Bu iki tanım birbiriyle ilişkilidir. Bir şeyi tatmin edici bir biçimde deneyimlediğimizde, nesneyi deneyimleme şeklimiz söz konusu nesnenin hoşa giden bir biçimde – kelimenin tam anlamıyla – “aklımıza gelmesidir” (Tib. yid-du ‘ong-ba, San. manapa). Nesneyi kabul ederiz ve rahatlıkla ilgi odağımız olmaya devam eder. Bu, söz konusu nesneye ilişkin deneyimimizin bize faydalı olduğunu hissettiğimiz anlamına gelir: bizi mutlu eder; kendimizi iyi hissetmemizi sağlar. Bundan dolayı, bu deneyimin bize sunduğu faydanın devam etmesini ister ve eğer sona erecek olursa, geri dönmesini arzularız.
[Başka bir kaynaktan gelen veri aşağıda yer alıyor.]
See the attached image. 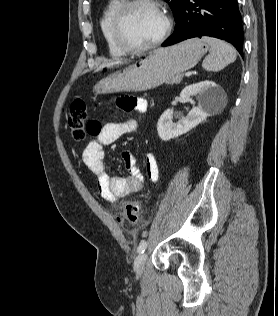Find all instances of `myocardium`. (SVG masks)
I'll return each instance as SVG.
<instances>
[{"label":"myocardium","mask_w":278,"mask_h":316,"mask_svg":"<svg viewBox=\"0 0 278 316\" xmlns=\"http://www.w3.org/2000/svg\"><path fill=\"white\" fill-rule=\"evenodd\" d=\"M141 4H148L154 7L161 15L163 22H164V27L161 32V34L151 43L143 45V46H133L131 45L123 31V24L124 20L127 16V14L136 6L141 5ZM173 27V22L168 14L166 8L157 0H128L125 1L124 4L118 9L116 12L114 18H113V23H112V28H113V34L114 38L117 42V44L127 53L131 54H140L144 53L146 51H149L151 49L156 48L159 46L161 43L165 41V39L170 35Z\"/></svg>","instance_id":"1"}]
</instances>
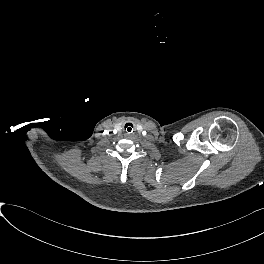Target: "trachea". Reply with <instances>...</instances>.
Listing matches in <instances>:
<instances>
[{"label":"trachea","instance_id":"obj_1","mask_svg":"<svg viewBox=\"0 0 264 264\" xmlns=\"http://www.w3.org/2000/svg\"><path fill=\"white\" fill-rule=\"evenodd\" d=\"M124 131L127 133V134H131L134 132V125L130 122L126 123L124 125Z\"/></svg>","mask_w":264,"mask_h":264}]
</instances>
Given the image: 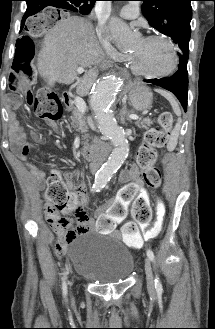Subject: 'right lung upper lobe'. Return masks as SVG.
I'll return each instance as SVG.
<instances>
[{
	"mask_svg": "<svg viewBox=\"0 0 215 329\" xmlns=\"http://www.w3.org/2000/svg\"><path fill=\"white\" fill-rule=\"evenodd\" d=\"M43 1H46V3L43 5V8L47 6H53L59 8L60 6H63L67 0H43ZM84 1L90 4H94L96 0H84Z\"/></svg>",
	"mask_w": 215,
	"mask_h": 329,
	"instance_id": "right-lung-upper-lobe-1",
	"label": "right lung upper lobe"
}]
</instances>
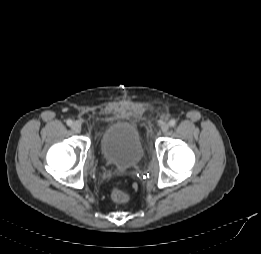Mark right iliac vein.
I'll return each instance as SVG.
<instances>
[{
  "instance_id": "right-iliac-vein-1",
  "label": "right iliac vein",
  "mask_w": 261,
  "mask_h": 254,
  "mask_svg": "<svg viewBox=\"0 0 261 254\" xmlns=\"http://www.w3.org/2000/svg\"><path fill=\"white\" fill-rule=\"evenodd\" d=\"M71 128L75 133L81 132V125L78 122L73 123Z\"/></svg>"
}]
</instances>
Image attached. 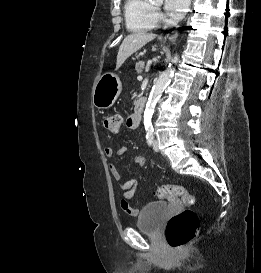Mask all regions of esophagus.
I'll use <instances>...</instances> for the list:
<instances>
[{"label": "esophagus", "mask_w": 261, "mask_h": 273, "mask_svg": "<svg viewBox=\"0 0 261 273\" xmlns=\"http://www.w3.org/2000/svg\"><path fill=\"white\" fill-rule=\"evenodd\" d=\"M177 36H178V33L176 32L170 36H167V38L169 41H174L177 38Z\"/></svg>", "instance_id": "1"}]
</instances>
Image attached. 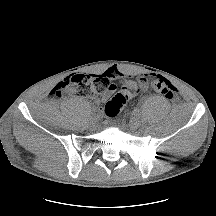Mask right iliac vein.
<instances>
[{
    "instance_id": "obj_1",
    "label": "right iliac vein",
    "mask_w": 216,
    "mask_h": 216,
    "mask_svg": "<svg viewBox=\"0 0 216 216\" xmlns=\"http://www.w3.org/2000/svg\"><path fill=\"white\" fill-rule=\"evenodd\" d=\"M92 124H95L97 122V117L95 115H93L90 119Z\"/></svg>"
}]
</instances>
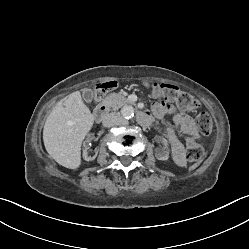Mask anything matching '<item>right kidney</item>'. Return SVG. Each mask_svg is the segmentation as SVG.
<instances>
[{"instance_id":"obj_1","label":"right kidney","mask_w":249,"mask_h":249,"mask_svg":"<svg viewBox=\"0 0 249 249\" xmlns=\"http://www.w3.org/2000/svg\"><path fill=\"white\" fill-rule=\"evenodd\" d=\"M96 140H97V135L95 133H90L88 135L87 141H84L82 143V149L84 150L83 156H84V159L87 161H92L97 156V154H95L94 156L88 155V153H92L95 150V145L93 143H90V142H95Z\"/></svg>"}]
</instances>
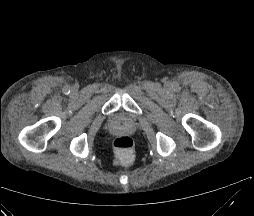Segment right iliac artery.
Returning a JSON list of instances; mask_svg holds the SVG:
<instances>
[{
  "label": "right iliac artery",
  "instance_id": "82829eb1",
  "mask_svg": "<svg viewBox=\"0 0 254 216\" xmlns=\"http://www.w3.org/2000/svg\"><path fill=\"white\" fill-rule=\"evenodd\" d=\"M63 92H64L65 94H68V93L70 92V89H69L68 87H65V88L63 89Z\"/></svg>",
  "mask_w": 254,
  "mask_h": 216
}]
</instances>
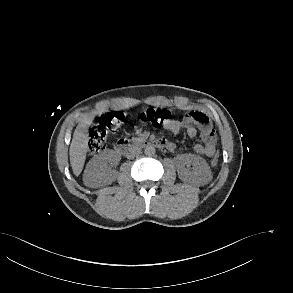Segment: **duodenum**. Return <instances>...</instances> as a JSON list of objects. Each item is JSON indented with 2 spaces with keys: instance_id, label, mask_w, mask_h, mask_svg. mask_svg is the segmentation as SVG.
<instances>
[{
  "instance_id": "duodenum-1",
  "label": "duodenum",
  "mask_w": 293,
  "mask_h": 293,
  "mask_svg": "<svg viewBox=\"0 0 293 293\" xmlns=\"http://www.w3.org/2000/svg\"><path fill=\"white\" fill-rule=\"evenodd\" d=\"M143 146H154L159 149H164L167 148V143L162 139H155L144 142ZM138 147L139 145L126 138L119 139L115 144V150L123 155H131Z\"/></svg>"
}]
</instances>
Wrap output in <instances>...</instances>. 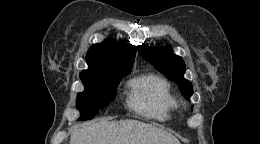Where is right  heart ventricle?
<instances>
[{
    "label": "right heart ventricle",
    "mask_w": 260,
    "mask_h": 144,
    "mask_svg": "<svg viewBox=\"0 0 260 144\" xmlns=\"http://www.w3.org/2000/svg\"><path fill=\"white\" fill-rule=\"evenodd\" d=\"M129 88V107L146 118L168 121L178 107L170 85L156 74L148 73L131 79Z\"/></svg>",
    "instance_id": "e07e8e85"
}]
</instances>
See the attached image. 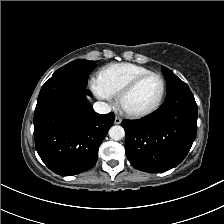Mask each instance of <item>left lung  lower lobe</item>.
<instances>
[{
    "label": "left lung lower lobe",
    "mask_w": 224,
    "mask_h": 224,
    "mask_svg": "<svg viewBox=\"0 0 224 224\" xmlns=\"http://www.w3.org/2000/svg\"><path fill=\"white\" fill-rule=\"evenodd\" d=\"M197 104L189 88L167 96L161 108L140 121H123L125 151L135 168L164 172L180 164L197 132Z\"/></svg>",
    "instance_id": "1"
}]
</instances>
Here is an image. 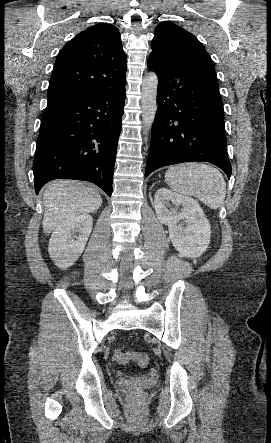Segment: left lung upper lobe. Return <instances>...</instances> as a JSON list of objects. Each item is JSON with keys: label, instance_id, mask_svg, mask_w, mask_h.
Instances as JSON below:
<instances>
[{"label": "left lung upper lobe", "instance_id": "left-lung-upper-lobe-1", "mask_svg": "<svg viewBox=\"0 0 271 443\" xmlns=\"http://www.w3.org/2000/svg\"><path fill=\"white\" fill-rule=\"evenodd\" d=\"M151 53L215 70L209 54L199 40L190 32L170 22H162L155 28Z\"/></svg>", "mask_w": 271, "mask_h": 443}]
</instances>
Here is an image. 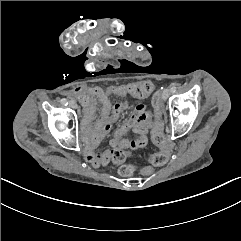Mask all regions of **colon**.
Masks as SVG:
<instances>
[{
	"instance_id": "obj_1",
	"label": "colon",
	"mask_w": 241,
	"mask_h": 241,
	"mask_svg": "<svg viewBox=\"0 0 241 241\" xmlns=\"http://www.w3.org/2000/svg\"><path fill=\"white\" fill-rule=\"evenodd\" d=\"M161 89H164V88H161ZM152 91H153V86L148 81H143L140 84L132 83L127 88L128 95L130 97L134 98V99H139L142 96H148V95H150L152 93ZM153 104H154L155 110L159 111L160 107H159V102H158L157 95H156V97L153 98ZM156 116L160 117L161 113L157 112ZM152 139H153L154 143H156L157 145L161 146L163 149L161 150L162 151L161 154H153V155H151L149 157V161L154 166L163 165L166 162V160H167V158H166L167 155H166V152H165L166 151L165 149L167 148L165 145L167 143H166V138L163 135V129H162L161 125H158L154 129V132H153V135H152ZM126 155H127L126 152L125 153H111L110 157H111V159L114 162L121 163L126 158ZM152 165L148 164V165H144L142 167V170H143L142 174H143V176H145V177L150 176L151 172L154 169ZM118 171L122 175L126 174L128 172H130L131 174L134 175V174L137 173L138 170L134 166L131 167L130 165L125 164L122 167H120Z\"/></svg>"
}]
</instances>
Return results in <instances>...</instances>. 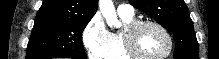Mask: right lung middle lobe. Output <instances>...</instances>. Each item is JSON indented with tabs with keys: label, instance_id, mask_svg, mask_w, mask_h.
<instances>
[{
	"label": "right lung middle lobe",
	"instance_id": "obj_1",
	"mask_svg": "<svg viewBox=\"0 0 219 59\" xmlns=\"http://www.w3.org/2000/svg\"><path fill=\"white\" fill-rule=\"evenodd\" d=\"M89 21L56 16L36 17L26 59H86L82 32Z\"/></svg>",
	"mask_w": 219,
	"mask_h": 59
}]
</instances>
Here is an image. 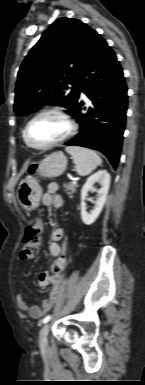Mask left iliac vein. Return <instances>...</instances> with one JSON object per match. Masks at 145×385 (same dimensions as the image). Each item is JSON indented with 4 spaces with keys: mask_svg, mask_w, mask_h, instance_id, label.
<instances>
[{
    "mask_svg": "<svg viewBox=\"0 0 145 385\" xmlns=\"http://www.w3.org/2000/svg\"><path fill=\"white\" fill-rule=\"evenodd\" d=\"M49 324L43 325L40 330L39 344L41 347H46L48 343Z\"/></svg>",
    "mask_w": 145,
    "mask_h": 385,
    "instance_id": "obj_1",
    "label": "left iliac vein"
}]
</instances>
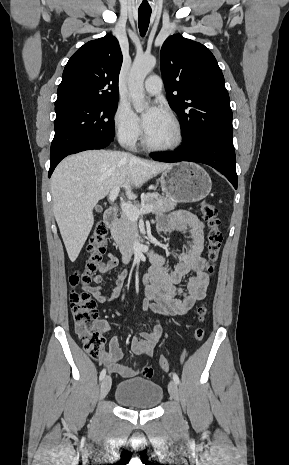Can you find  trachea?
I'll list each match as a JSON object with an SVG mask.
<instances>
[{"label": "trachea", "mask_w": 289, "mask_h": 465, "mask_svg": "<svg viewBox=\"0 0 289 465\" xmlns=\"http://www.w3.org/2000/svg\"><path fill=\"white\" fill-rule=\"evenodd\" d=\"M150 16H151V10H147V9L138 10V25H139L140 35L142 37L145 36L148 30L149 23H150Z\"/></svg>", "instance_id": "3493384b"}]
</instances>
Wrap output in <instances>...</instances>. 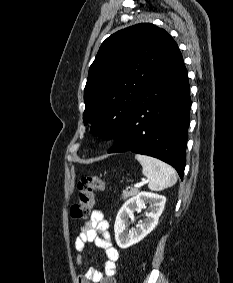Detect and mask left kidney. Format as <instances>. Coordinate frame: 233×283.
<instances>
[{"label": "left kidney", "mask_w": 233, "mask_h": 283, "mask_svg": "<svg viewBox=\"0 0 233 283\" xmlns=\"http://www.w3.org/2000/svg\"><path fill=\"white\" fill-rule=\"evenodd\" d=\"M165 203L166 198L164 196L149 192H140L136 197L125 202L119 210L114 224L117 245L122 249H126L147 236L158 224ZM146 204H149L146 213L147 218L143 222H139L136 229L129 231V233L125 232L129 224V218L133 216L134 212L141 211Z\"/></svg>", "instance_id": "obj_1"}]
</instances>
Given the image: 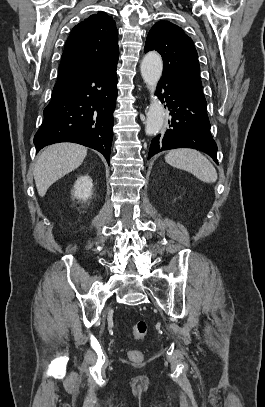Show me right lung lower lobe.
Instances as JSON below:
<instances>
[{
  "mask_svg": "<svg viewBox=\"0 0 265 407\" xmlns=\"http://www.w3.org/2000/svg\"><path fill=\"white\" fill-rule=\"evenodd\" d=\"M117 62L53 88L34 137L37 152L53 143L75 142L99 151L110 164Z\"/></svg>",
  "mask_w": 265,
  "mask_h": 407,
  "instance_id": "98d812e1",
  "label": "right lung lower lobe"
}]
</instances>
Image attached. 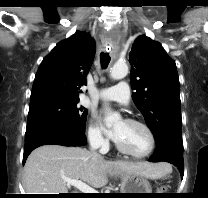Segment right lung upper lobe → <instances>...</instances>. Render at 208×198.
Wrapping results in <instances>:
<instances>
[{"label": "right lung upper lobe", "mask_w": 208, "mask_h": 198, "mask_svg": "<svg viewBox=\"0 0 208 198\" xmlns=\"http://www.w3.org/2000/svg\"><path fill=\"white\" fill-rule=\"evenodd\" d=\"M94 55L95 43L86 32L77 31L58 43L37 71L30 107L49 101L79 100Z\"/></svg>", "instance_id": "1"}]
</instances>
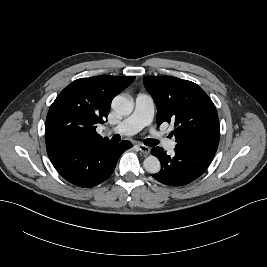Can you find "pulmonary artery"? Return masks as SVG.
Instances as JSON below:
<instances>
[{
    "label": "pulmonary artery",
    "mask_w": 267,
    "mask_h": 267,
    "mask_svg": "<svg viewBox=\"0 0 267 267\" xmlns=\"http://www.w3.org/2000/svg\"><path fill=\"white\" fill-rule=\"evenodd\" d=\"M154 110V101L152 97L145 93H139L135 99V108L133 113L121 121L118 125L111 128L109 132L120 135H132L137 133L143 127L149 125L152 121ZM152 136L161 142L168 150H174L176 146L175 140L166 139L161 133L152 131Z\"/></svg>",
    "instance_id": "1"
}]
</instances>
Amiyane tabiriyle, nesneden ve nesnenin deneyiminden keyif aldığımızı söyleyebiliriz.

Bir nesneyi eziyet verici bir biçimde deneyimlediğimizde, nesneye ilişkin bu mutsuzluk deneyimi hoşa giden bir biçimde “aklımıza gelmez” (Tib. yid-du ma-‘ong-ba, San. amanapa). Nesneyi kabul etmeyiz ve ilgi odağımız olmaya devam etmesi sırasında kendimizi rahat hissetmeyiz. Nesneye ilişkin deneyimimizin bize faydası olmadığını ve hatta canımızı yaktığını hissederiz. Sona ermesini isteriz. Amiyane tabiriyle, nesneden ve nesnenin deneyiminden keyif almadığımızı söyleyebiliriz.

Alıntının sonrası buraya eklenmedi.